STORAGE AND DELETION IN NETS PASSPORT READER APP SOLUTION

• Your personal data received from your mobile device is immediately stored and discarded from computer memory
• Your personal data (including biometric data) is stored in the Nets Passport Reader app solution for max 90 days unless law requirements are requiring the Data Controller to keep personal data for longer retention periods
• Liveness data as a result from your face scan is only valid for a few minutes and then deleted from the Nets Passport Reader app solution
• Your personal data is stored in Europe

YOUR RIGHTS
 
You have the following rights, that you can request in respect of information about you that we hold:

• request us to give you access to the personal data, Nets is processing about you
• request us to rectify your personal data, update your personal data or erase your personal data
• request us to restrict our using of your personal data
• object to our usage of your personal data
• withdraw your consent in relation to any processing relying solely on consent
• data portability for such information collected directly from you and based on contract or consent


You can take steps to exercise your rights by contacting Nets at support.esecurity@nets.eu or directly on our data subject rights portal at https://www.nets.eu/gdpr/dsr/Pages/request.aspx

Questions or complaints
If you have any questions or queries to the processing of your personal data in the Nets Passport Reader app, you are most welcome to contact either support.esecurity@nets.eu or our Nets DPO at: dpo@nets.eu 

You are also entitled to complain to the local data protection authority in your local country regarding our processing of your personal data if you believe it is not being processed in accordance with applicable rules.

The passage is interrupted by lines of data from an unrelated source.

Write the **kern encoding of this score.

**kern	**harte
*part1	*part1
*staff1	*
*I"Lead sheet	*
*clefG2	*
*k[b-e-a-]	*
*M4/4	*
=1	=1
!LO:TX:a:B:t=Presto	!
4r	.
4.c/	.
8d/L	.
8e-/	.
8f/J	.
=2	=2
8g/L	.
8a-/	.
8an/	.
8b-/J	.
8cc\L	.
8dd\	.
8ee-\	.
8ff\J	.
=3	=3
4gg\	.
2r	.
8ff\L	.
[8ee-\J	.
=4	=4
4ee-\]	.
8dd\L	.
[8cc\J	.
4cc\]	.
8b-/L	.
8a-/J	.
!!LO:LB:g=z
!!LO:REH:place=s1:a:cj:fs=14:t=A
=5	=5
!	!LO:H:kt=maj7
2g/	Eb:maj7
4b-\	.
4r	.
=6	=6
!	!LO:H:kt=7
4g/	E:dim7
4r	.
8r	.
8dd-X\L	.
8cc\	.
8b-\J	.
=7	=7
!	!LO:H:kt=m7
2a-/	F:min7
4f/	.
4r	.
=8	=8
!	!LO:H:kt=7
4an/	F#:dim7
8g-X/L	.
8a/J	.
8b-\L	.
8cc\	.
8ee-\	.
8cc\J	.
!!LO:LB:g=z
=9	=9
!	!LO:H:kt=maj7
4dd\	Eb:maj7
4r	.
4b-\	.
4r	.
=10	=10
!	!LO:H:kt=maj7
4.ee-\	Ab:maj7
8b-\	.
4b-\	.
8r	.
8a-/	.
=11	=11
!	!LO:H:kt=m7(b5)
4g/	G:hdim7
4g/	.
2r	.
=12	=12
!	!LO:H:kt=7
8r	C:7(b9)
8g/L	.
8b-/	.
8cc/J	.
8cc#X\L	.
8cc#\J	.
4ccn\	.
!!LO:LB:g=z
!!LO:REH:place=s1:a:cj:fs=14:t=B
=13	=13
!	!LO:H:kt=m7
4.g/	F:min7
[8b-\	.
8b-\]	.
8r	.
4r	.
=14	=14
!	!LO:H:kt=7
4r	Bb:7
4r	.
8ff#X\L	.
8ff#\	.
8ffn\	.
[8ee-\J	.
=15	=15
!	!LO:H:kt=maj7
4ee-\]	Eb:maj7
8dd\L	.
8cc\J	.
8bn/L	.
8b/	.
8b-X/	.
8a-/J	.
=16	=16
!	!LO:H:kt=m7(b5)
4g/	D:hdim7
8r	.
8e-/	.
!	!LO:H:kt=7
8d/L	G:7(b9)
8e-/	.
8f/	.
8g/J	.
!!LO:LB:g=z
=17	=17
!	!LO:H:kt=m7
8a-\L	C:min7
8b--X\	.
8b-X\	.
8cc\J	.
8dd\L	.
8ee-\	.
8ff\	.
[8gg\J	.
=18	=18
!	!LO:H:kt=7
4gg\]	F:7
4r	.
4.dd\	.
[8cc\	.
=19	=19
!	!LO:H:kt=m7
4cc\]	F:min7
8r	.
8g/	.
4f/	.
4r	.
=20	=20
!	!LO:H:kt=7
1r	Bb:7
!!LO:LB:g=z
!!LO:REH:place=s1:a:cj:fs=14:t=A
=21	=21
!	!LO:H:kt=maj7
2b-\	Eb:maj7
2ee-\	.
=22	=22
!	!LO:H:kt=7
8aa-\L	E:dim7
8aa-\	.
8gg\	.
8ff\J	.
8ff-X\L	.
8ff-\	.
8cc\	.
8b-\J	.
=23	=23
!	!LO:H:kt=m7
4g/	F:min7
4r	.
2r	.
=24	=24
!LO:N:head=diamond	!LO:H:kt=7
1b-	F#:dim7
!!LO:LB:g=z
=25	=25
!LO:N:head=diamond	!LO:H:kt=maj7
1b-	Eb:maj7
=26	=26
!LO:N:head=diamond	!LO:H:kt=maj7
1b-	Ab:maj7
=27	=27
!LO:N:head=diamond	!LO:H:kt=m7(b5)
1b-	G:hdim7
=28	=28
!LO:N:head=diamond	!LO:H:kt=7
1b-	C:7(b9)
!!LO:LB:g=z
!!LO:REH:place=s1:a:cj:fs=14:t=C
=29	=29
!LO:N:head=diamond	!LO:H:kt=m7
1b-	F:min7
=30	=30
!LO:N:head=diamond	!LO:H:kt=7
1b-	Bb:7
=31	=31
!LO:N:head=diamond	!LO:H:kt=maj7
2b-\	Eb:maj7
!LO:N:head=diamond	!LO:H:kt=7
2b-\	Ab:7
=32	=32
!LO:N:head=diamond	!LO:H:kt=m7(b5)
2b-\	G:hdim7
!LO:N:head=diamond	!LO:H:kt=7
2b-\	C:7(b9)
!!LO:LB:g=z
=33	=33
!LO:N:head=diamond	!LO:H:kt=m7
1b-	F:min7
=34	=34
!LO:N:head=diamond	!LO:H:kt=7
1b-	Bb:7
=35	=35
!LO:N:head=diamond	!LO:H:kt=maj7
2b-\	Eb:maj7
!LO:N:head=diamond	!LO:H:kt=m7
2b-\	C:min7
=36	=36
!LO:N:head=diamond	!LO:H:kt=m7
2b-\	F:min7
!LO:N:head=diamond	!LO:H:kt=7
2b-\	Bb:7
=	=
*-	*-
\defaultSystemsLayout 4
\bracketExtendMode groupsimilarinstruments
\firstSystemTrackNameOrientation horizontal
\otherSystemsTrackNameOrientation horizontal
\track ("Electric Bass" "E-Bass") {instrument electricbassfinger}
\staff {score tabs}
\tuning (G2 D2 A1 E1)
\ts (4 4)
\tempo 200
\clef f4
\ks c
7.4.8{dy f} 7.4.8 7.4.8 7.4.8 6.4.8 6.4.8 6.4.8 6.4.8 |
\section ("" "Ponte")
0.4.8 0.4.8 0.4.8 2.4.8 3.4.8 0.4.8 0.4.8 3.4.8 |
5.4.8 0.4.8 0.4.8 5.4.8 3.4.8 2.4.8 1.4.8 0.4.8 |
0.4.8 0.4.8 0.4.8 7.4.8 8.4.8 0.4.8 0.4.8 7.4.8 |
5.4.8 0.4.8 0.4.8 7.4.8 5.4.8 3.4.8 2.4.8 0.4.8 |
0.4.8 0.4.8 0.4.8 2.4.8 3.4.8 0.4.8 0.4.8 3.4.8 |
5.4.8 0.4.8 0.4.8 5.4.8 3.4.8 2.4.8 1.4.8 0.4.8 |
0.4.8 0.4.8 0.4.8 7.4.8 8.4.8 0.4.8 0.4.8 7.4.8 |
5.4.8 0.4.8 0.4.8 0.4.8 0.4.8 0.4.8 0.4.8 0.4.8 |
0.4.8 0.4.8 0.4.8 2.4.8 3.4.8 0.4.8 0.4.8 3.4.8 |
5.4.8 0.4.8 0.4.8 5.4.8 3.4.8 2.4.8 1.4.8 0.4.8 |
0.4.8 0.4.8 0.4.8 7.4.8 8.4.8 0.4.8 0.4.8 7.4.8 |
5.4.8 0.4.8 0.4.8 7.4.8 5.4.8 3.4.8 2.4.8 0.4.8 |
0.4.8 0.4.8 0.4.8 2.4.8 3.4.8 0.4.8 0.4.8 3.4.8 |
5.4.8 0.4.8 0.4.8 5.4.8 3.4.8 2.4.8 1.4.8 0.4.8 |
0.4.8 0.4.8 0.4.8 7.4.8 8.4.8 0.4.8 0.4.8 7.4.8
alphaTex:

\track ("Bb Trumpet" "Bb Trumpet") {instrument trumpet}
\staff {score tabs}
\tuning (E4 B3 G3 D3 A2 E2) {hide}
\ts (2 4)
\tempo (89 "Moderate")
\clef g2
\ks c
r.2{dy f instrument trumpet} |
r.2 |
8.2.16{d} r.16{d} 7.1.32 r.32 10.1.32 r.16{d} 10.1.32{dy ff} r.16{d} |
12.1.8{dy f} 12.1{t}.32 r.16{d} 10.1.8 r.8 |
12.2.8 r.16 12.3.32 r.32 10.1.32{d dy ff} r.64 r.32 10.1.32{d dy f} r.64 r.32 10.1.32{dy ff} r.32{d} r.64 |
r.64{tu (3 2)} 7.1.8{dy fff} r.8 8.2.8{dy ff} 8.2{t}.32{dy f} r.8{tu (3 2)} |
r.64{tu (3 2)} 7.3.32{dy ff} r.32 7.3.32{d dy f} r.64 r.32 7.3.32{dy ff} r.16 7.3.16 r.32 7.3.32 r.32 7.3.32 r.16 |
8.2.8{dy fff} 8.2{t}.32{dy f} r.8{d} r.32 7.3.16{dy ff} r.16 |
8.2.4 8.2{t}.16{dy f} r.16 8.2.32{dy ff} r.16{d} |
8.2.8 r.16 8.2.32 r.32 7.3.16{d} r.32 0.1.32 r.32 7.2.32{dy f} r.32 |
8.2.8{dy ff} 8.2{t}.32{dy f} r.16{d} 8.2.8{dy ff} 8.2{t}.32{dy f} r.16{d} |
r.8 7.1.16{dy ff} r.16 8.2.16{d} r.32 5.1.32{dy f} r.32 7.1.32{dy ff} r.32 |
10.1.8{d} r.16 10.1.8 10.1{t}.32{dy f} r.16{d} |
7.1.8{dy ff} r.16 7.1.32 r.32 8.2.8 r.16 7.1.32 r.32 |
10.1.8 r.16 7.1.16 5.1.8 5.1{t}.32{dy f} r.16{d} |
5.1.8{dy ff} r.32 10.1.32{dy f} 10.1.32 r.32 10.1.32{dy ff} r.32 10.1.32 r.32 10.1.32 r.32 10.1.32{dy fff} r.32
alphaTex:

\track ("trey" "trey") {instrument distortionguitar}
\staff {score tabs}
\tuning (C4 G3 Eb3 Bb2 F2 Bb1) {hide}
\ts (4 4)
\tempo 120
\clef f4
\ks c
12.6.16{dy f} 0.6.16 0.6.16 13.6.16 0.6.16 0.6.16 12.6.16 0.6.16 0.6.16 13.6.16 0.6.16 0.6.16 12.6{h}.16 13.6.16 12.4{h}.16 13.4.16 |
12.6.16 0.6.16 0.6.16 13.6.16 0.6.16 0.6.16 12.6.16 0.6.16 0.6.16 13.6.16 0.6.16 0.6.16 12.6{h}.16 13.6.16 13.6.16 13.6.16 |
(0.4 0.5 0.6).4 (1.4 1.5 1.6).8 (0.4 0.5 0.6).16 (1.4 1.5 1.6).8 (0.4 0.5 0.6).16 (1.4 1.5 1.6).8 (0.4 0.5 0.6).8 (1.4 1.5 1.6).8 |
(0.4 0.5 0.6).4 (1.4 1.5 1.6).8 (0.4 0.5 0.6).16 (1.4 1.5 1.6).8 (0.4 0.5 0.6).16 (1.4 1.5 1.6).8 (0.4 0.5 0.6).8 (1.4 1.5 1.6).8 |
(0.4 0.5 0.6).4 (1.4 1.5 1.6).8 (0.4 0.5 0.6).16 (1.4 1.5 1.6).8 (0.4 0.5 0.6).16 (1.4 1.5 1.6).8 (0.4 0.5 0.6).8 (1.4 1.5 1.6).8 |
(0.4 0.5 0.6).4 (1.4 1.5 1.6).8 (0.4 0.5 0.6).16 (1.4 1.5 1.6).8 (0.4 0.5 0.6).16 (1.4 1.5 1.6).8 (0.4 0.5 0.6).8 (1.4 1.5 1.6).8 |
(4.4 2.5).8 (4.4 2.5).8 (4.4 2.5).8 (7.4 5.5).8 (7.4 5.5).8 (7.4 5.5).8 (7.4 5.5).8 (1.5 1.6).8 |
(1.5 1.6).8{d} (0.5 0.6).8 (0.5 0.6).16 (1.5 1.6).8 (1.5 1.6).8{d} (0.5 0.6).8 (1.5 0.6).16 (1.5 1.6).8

You can find the contact details of the data protection agency in your local country on their local website.

For more questions regarding the processing of your personal data related to your agreement on authentication or signing please contact the authority, company or bank that is using the Nets Passport Reader app to prove your identity.

YES, I have READ the Nets Passport Reader app Privacy Statement and I ACCEPT the processing of my personal data, incl. my photo solely for facial recognition purposes, in accordance with the Nets Passport.